Dai pra frente sobre sua infância, a ótima educação dos pais, o musical Anne que a fez querer seguir carreira. O primeiro trabalho e o primeiro filme…

O assunto inicial é a discriminação de asiáticos em Hollywood. Sandra conta que direto ela passa por isso, é frustrante e cansativo. E conta que não há ator asiático em papel de protagonista em uma série dramática. É difícil viver quando outros pegam um papel que pode ser perfeito pra você, mas a discriminação tira a possibilidade.
A discriminação também acontece entre homens e mulheres, onde os salários em Hollywood das atrizes são bem menores que dos atores, mesmo com um nível bom de experiência. Sandra acredita que todo ator, em algum momento, teve que escolher entre sofrer ou não para entrar em tal ramo.

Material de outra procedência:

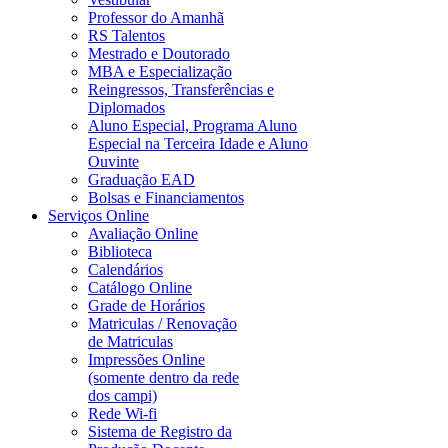
Professor do Amanhã
RS Talentos
Mestrado e Doutorado
MBA e Especialização
Reingressos, Transferências e
Diplomados
Aluno Especial, Programa Aluno
Especial na Terceira Idade e Aluno
Ouvinte
Graduação EAD
Bolsas e Financiamentos
Serviços Online
Avaliação Online
Biblioteca
Calendários
Catálogo Online
Grade de Horários
Matriculas / Renovação
de Matriculas
Impressões Online
(somente dentro da rede
dos campi)
Rede Wi-fi
Sistema de Registro da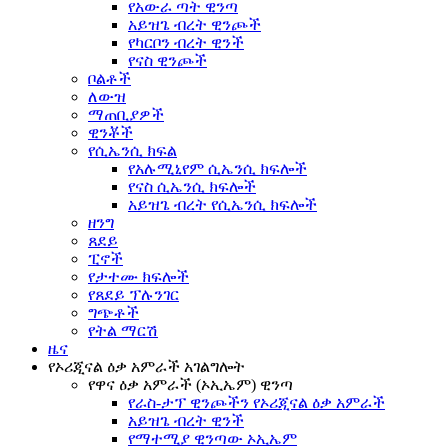
የአውራ ጣት ዊንጣ
አይዝጌ ብረት ዊንጮች
የካርቦን ብረት ዊንች
የናስ ዊንጮች
ቦልቶች
ለውዝ
ማጠቢያዎች
ዊንቾች
የሲኤንሲ ክፍል
የአሉሚኒየም ሲኤንሲ ክፍሎች
የናስ ሲኤንሲ ክፍሎች
አይዝጌ ብረት የሲኤንሲ ክፍሎች
ዘንግ
ጸደይ
ፒኖች
የታተሙ ክፍሎች
የጸደይ ፕሉንገር
ግጭቶች
የትል ማርሽ
ዜና
የኦሪጂናል ዕቃ አምራች አገልግሎት
የዋና ዕቃ አምራች (ኦኢኤም) ዊንጣ
የራስ-ታፕ ዊንጮችን የኦሪጂናል ዕቃ አምራች
አይዝጌ ብረት ዊንች
የማተሚያ ዊንጣው ኦኢኤም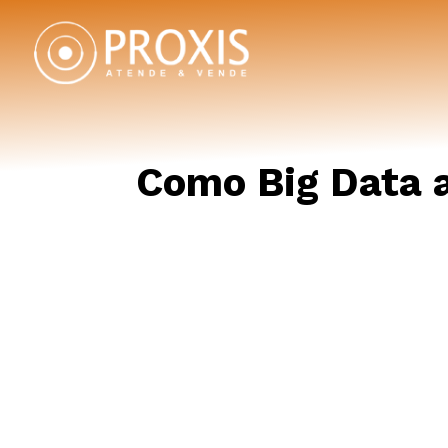
Como Big Data a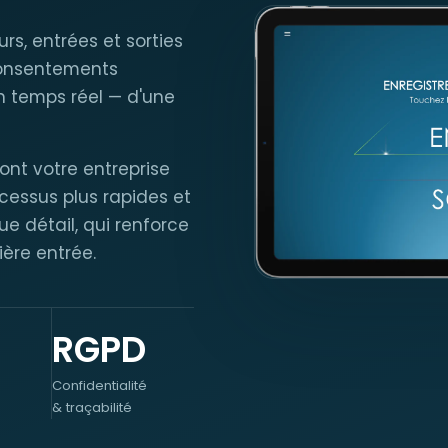
urs, entrées et sorties
 consentements
en temps réel — d'une
dont votre entreprise
cessus plus rapides et
e détail, qui renforce
ère entrée.
RGPD
Confidentialité
& traçabilité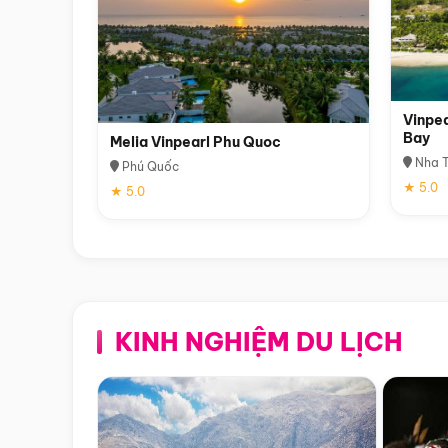
Vinpea
Bay
Melia Vinpearl Phu Quoc
Nha T
Phú Quốc
★ 5.0
★ 5.0
KINH NGHIỆM DU LỊCH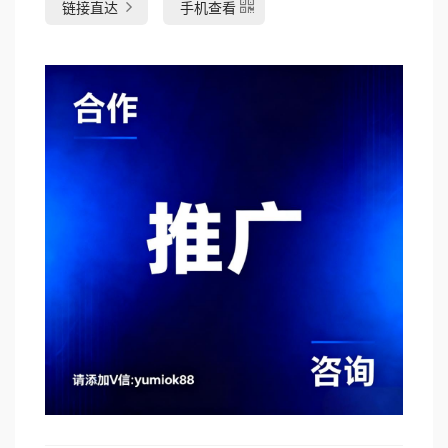
链接直达
手机查看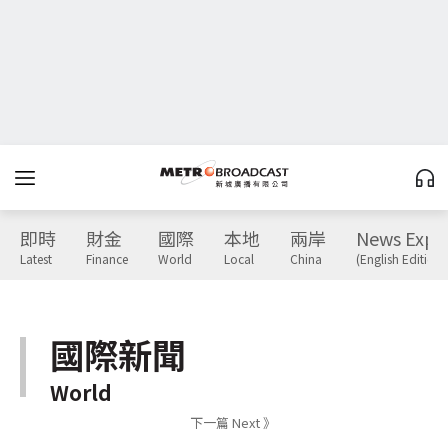
即時
財金
國際
本地
兩岸
News Expr
Latest
Finance
World
Local
China
(English Edition)
國際新聞
World
下一篇 Next 》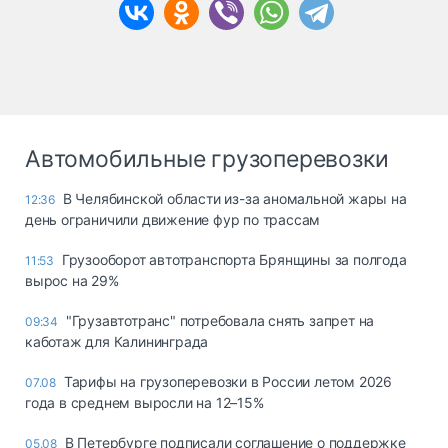
Автомобильные грузоперевозки
В Челябинской области из-за аномальной жары на
12:36
день ограничили движение фур по трассам
Грузооборот автотранспорта Брянщины за полгода
11:53
вырос на 29%
"Грузавтотранс" потребовала снять запрет на
09:34
каботаж для Калининграда
Тарифы на грузоперевозки в России летом 2026
07.08
года в среднем выросли на 12–15%
В Петербурге подписали соглашение о поддержке
05.08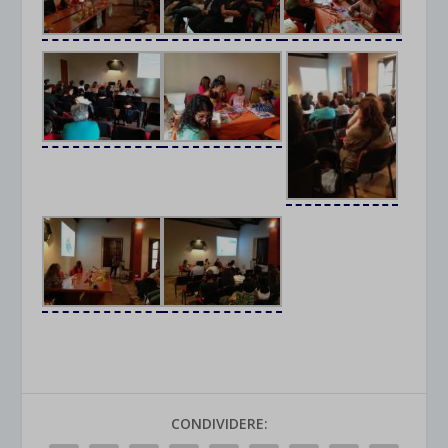
CONDIVIDERE: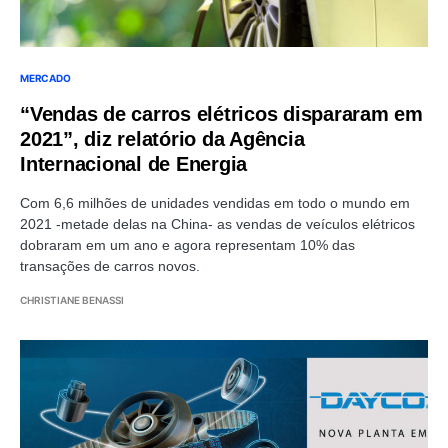
MERCADO
“Vendas de carros elétricos dispararam em
2021”, diz relatório da Agência
Internacional de Energia
Com 6,6 milhões de unidades vendidas em todo o mundo em
2021 -metade delas na China- as vendas de veículos elétricos
dobraram em um ano e agora representam 10% das
transações de carros novos.
CHRISTIANE BENASSI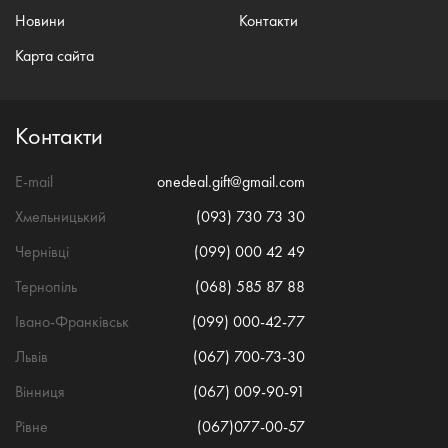
Новини
Контакти
Карта сайта
Контакти
E-mail
onedeal.gift@gmail.com
Хмельницький
(093) 730 73 30
Чернівці
(099) 000 42 49
Тернопіль
(068) 585 87 88
Івано-Франківськ
(099) 000-42-77
Львів
(067) 700-73-30
Вінниця
(067) 009-90-91
Рівне
(067)077-00-57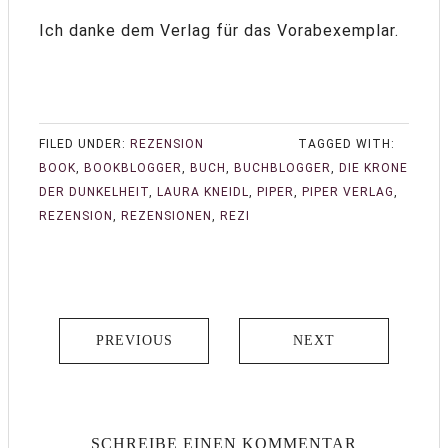
Ich danke dem Verlag für das Vorabexemplar.
FILED UNDER:
REZENSION
TAGGED WITH:
BOOK
,
BOOKBLOGGER
,
BUCH
,
BUCHBLOGGER
,
DIE KRONE
DER DUNKELHEIT
,
LAURA KNEIDL
,
PIPER
,
PIPER VERLAG
,
REZENSION
,
REZENSIONEN
,
REZI
PREVIOUS
NEXT
SCHREIBE EINEN KOMMENTAR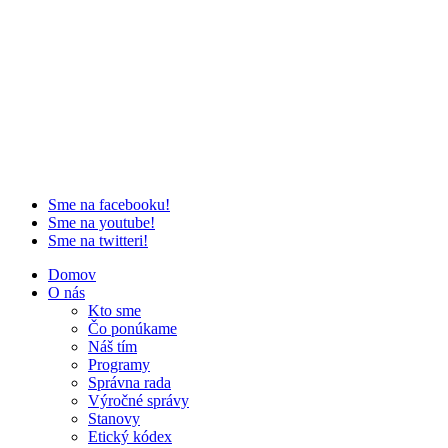
Sme na facebooku!
Sme na youtube!
Sme na twitteri!
Domov
O nás
Kto sme
Čo ponúkame
Náš tím
Programy
Správna rada
Výročné správy
Stanovy
Etický kódex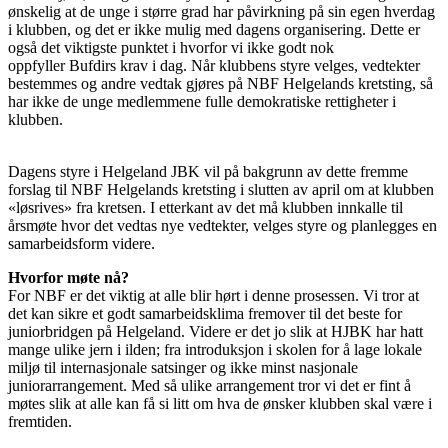
ønskelig at de unge i større grad har påvirkning på sin egen hverdag
i klubben, og det er ikke mulig med dagens organisering. Dette er
også det viktigste punktet i hvorfor vi ikke godt nok
oppfyller Bufdirs krav i dag. Når klubbens styre velges, vedtekter
bestemmes og andre vedtak gjøres på NBF Helgelands kretsting, så
har ikke de unge medlemmene fulle demokratiske rettigheter i
klubben.
Dagens styre i Helgeland JBK vil på bakgrunn av dette fremme
forslag til NBF Helgelands kretsting i slutten av april om at klubben
«løsrives» fra kretsen. I etterkant av det må klubben innkalle til
årsmøte hvor det vedtas nye vedtekter, velges styre og planlegges en
samarbeidsform videre.
Hvorfor møte nå?
For NBF er det viktig at alle blir hørt i denne prosessen. Vi tror at
det kan sikre et godt samarbeidsklima fremover til det beste for
juniorbridgen på Helgeland. Videre er det jo slik at HJBK har hatt
mange ulike jern i ilden; fra introduksjon i skolen for å lage lokale
miljø til internasjonale satsinger og ikke minst nasjonale
juniorarrangement. Med så ulike arrangement tror vi det er fint å
møtes slik at alle kan få si litt om hva de ønsker klubben skal være i
fremtiden.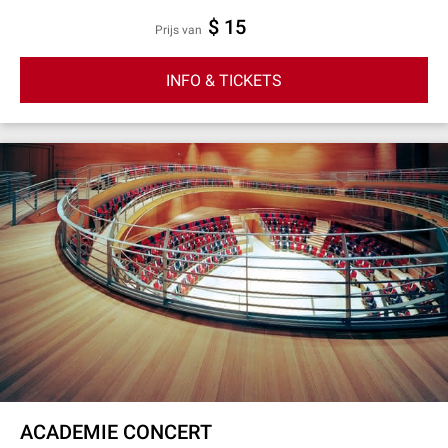
$ 15
prijs van
INFO & TICKETS
ACADEMIE CONCERT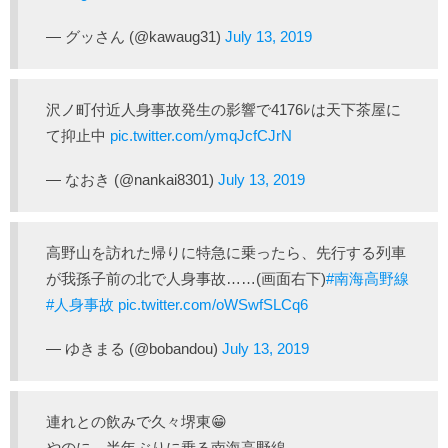
— グッさん (@kawaug31)
July 13, 2019
沢ノ町付近人身事故発生の影響で4176ﾚは天下茶屋に
て抑止中
pic.twitter.com/ymqJcfCJrN
— なおき (@nankai8301)
July 13, 2019
高野山を訪れた帰りに特急に乗ったら、先行する列車
が我孫子前の北で人身事故……(画面右下)
#南海高野線
#人身事故
pic.twitter.com/oWSwfSLCq6
— ゆきまる (@bobandou)
July 13, 2019
連れとの飲みで久々堺東😁
やのに…半年ぶりに乗る南海高野線…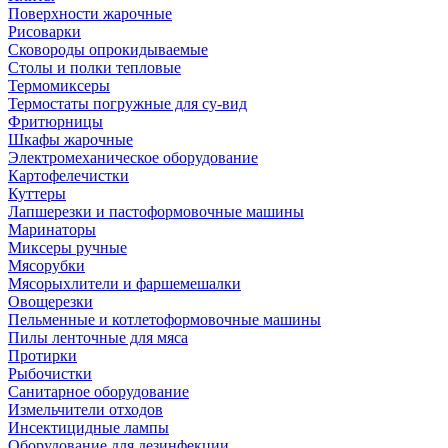
Поверхности жарочные
Рисоварки
Сковороды опрокидываемые
Столы и полки тепловые
Термомиксеры
Термостаты погружные для су-вид
Фритюрницы
Шкафы жарочные
Электромеханическое оборудование
Картофелечистки
Куттеры
Лапшерезки и пастоформовочные машины
Маринаторы
Миксеры ручные
Мясорубки
Мясорыхлители и фаршемешалки
Овощерезки
Пельменные и котлетоформовочные машины
Пилы ленточные для мяса
Протирки
Рыбочистки
Санитарное оборудование
Измельчители отходов
Инсектицидные лампы
Оборудование для дезинфекции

E como Sandra lida com a fama? A atriz disse que isso foi a parte mais difícil nos últimos 7 anos.  É difícil, você constantemente está sob os flashes das câmeras e isso não tem relação sempre com a parte de encenar ou responder perguntas como aquele momento. É difícil manter o equilíbrio, porque ela quer ter contato com as pessoas.